Remember the days when Marvel couldn’t make engaging villains? Now they have a whole movie full of them, and it looks like their best offering in years. This is the gleefully nuts 1st trailer for Thunderbolts.

Yelena Belova (Florence Pugh) confesses to her sympathetic washed-up superhero father Alexei (David Harbour) that she feels lost and unfulfilled, despite her job as a hitman for CIA agent Valentina De Fontaine (Julia Louis-Dreyfus). On a covert mission, Belova crosses paths with John Walker (Wyatt Russell) and Ghost (Hannah John-Kamen), both working as covert agents.

Alongside a mysterious man named Bob (Lewis Pullman) who doesn’t understand how he got there, the motley crew is brought before De Fontaine, who explains that only bad people truly exist in the world. Intercut are scenes of Bucky Barnes (Sebastian Stan) working in the US government before donning the Winter Soldier garb once more.

As each of the morally dubious vigilantes works through their own issues, they’re forced into a mission more dangerous than any of them could have every imagined.

Thunderbolts (2025) – source: [Marvel Studios]Marvel Studios’ recent films have often felt overwrought, struggling under the weight of the sprawling cinematic universe each new piece must fit into. Thunderbolts feels like the first film that attempts to lead with thematic resonance, allowing worldbuilding to naturally flow rather than the other way around.

Many of these characters felt like extraneous pieces of the IP they were introduced in. There was a collective eye-roll as the public thought, “well, now they’ll have to make a spinoff about *x*, oh great”. This meta-relationship sells the “spare parts” theme of the film better than any writing ever could. The 1st trailer, interestingly, is quite low on spectacle, letting the mental states of the lead characters guide the plot.

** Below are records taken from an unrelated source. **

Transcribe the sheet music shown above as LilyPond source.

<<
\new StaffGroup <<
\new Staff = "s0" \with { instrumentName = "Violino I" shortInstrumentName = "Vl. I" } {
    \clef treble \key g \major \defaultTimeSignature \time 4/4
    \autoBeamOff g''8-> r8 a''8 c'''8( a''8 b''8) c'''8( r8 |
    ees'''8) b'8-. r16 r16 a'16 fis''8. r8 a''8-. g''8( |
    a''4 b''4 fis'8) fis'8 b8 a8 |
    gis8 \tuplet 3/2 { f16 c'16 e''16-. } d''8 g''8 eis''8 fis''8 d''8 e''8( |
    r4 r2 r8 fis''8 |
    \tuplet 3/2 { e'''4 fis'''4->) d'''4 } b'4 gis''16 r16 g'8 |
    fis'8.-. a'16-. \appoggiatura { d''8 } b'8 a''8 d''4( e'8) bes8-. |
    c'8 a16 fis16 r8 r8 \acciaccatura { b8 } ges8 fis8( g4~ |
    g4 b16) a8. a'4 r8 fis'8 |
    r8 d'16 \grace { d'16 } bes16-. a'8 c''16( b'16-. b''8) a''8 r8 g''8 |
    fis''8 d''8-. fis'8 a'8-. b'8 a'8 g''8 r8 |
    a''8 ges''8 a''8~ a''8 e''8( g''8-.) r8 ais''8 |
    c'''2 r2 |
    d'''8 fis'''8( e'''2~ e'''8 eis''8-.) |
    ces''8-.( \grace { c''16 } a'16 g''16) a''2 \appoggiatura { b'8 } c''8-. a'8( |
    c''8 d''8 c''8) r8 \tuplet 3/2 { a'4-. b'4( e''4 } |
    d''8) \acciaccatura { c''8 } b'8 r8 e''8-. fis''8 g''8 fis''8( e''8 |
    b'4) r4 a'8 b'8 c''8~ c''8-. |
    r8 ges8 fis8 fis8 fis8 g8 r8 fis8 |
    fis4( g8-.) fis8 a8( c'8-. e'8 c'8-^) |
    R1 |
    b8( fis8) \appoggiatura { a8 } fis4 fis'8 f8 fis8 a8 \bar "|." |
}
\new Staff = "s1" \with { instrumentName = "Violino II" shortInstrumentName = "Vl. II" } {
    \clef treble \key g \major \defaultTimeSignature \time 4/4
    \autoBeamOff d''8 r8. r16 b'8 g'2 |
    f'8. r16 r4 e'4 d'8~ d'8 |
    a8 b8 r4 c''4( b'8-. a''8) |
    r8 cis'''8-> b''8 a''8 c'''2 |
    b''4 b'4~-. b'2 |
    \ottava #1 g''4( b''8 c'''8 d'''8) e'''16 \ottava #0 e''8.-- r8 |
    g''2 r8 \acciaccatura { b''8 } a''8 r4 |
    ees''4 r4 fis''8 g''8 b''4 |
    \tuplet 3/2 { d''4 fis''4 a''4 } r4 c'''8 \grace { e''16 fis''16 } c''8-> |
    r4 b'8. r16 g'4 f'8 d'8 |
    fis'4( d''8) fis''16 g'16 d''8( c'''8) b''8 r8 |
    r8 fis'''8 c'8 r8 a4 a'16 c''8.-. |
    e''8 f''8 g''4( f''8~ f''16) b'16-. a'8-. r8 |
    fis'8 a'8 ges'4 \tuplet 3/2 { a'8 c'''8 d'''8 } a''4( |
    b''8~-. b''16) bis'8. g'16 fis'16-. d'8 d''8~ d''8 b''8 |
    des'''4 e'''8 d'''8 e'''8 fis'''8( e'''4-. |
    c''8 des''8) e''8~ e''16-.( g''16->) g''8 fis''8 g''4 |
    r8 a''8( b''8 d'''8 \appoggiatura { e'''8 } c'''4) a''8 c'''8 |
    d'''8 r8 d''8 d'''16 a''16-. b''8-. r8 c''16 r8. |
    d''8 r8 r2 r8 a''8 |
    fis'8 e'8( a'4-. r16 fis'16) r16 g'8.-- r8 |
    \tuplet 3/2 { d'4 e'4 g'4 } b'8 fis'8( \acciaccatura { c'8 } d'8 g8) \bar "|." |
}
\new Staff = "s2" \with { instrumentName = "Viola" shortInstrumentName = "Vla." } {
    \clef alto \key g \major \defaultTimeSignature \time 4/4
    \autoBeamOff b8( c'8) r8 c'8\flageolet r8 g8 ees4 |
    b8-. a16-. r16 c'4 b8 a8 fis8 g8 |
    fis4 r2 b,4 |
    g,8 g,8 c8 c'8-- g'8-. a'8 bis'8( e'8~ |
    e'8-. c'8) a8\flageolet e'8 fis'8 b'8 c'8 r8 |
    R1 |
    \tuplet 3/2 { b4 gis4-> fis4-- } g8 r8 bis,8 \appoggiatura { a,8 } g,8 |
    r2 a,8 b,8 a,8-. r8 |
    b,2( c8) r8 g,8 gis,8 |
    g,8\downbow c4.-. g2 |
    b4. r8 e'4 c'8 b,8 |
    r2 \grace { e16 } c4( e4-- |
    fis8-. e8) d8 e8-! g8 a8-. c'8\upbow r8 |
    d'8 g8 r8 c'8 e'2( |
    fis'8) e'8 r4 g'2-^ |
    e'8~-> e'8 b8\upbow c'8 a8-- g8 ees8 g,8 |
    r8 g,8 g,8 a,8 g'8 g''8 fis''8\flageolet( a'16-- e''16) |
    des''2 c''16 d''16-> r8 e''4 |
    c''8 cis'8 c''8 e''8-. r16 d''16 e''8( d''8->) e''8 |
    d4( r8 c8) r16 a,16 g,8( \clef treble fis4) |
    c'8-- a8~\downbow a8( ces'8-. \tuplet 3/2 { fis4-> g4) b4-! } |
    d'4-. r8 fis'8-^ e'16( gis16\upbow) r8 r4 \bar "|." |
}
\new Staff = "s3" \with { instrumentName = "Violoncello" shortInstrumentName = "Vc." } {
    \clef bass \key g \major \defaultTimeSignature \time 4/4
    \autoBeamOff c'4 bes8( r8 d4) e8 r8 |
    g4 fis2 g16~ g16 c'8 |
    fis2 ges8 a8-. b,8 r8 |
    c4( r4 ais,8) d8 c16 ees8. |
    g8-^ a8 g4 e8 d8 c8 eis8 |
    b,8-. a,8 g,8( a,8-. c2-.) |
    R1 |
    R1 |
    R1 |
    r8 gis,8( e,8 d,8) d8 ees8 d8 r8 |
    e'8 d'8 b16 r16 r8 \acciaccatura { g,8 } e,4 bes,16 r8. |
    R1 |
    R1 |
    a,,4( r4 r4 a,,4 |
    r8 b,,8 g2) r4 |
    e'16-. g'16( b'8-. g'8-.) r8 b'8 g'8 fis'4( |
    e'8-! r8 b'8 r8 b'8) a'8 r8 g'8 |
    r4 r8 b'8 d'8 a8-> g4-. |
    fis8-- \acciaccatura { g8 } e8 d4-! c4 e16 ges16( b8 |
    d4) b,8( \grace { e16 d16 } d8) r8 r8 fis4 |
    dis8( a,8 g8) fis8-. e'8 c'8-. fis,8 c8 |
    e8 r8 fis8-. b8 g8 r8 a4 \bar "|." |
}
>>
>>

The character work feels more raw than the goofier portrayals throughout much of Stage V. Pugh and Harbour, specifically, have a warmth and relatability that sell underdog heroism more than any quippy sass-master ever could. Louis-Dreyfus continues her snide overlord shtick to perfection, while wild card Pullman imbues “Bob” AKA Sentry with a puppy-dog charm masking a sinister underbelly. For those who don’t know, Sentry is essentially schizophrenic Superman in the comics. Brief shots of Bob’s mask slipping provide the trailer’s most spine-tingling moments.

The visual department has also stepped up its game, with the action having a grounded and sparser palette it than recent CGI fests. It feels like a very conscious deconstruction of a franchise that has tried to top itself so often that its spectacle has lost all meaning. If the 1st trailer is anything to go by, Thunderbolts could signal an ideological change in Marvel far beyond any storyline pivots. A marked return to character could be just what the doctor ordered for Marvel to reign supreme over 2025’s box office once more.

Directed by Jake Schreier, Thunderbolts will be released theatrically in the US on May 2, 2025. The movie stars an ensemble cast led by Sebastian Stan, Florence Pugh, and Lewis Pullman.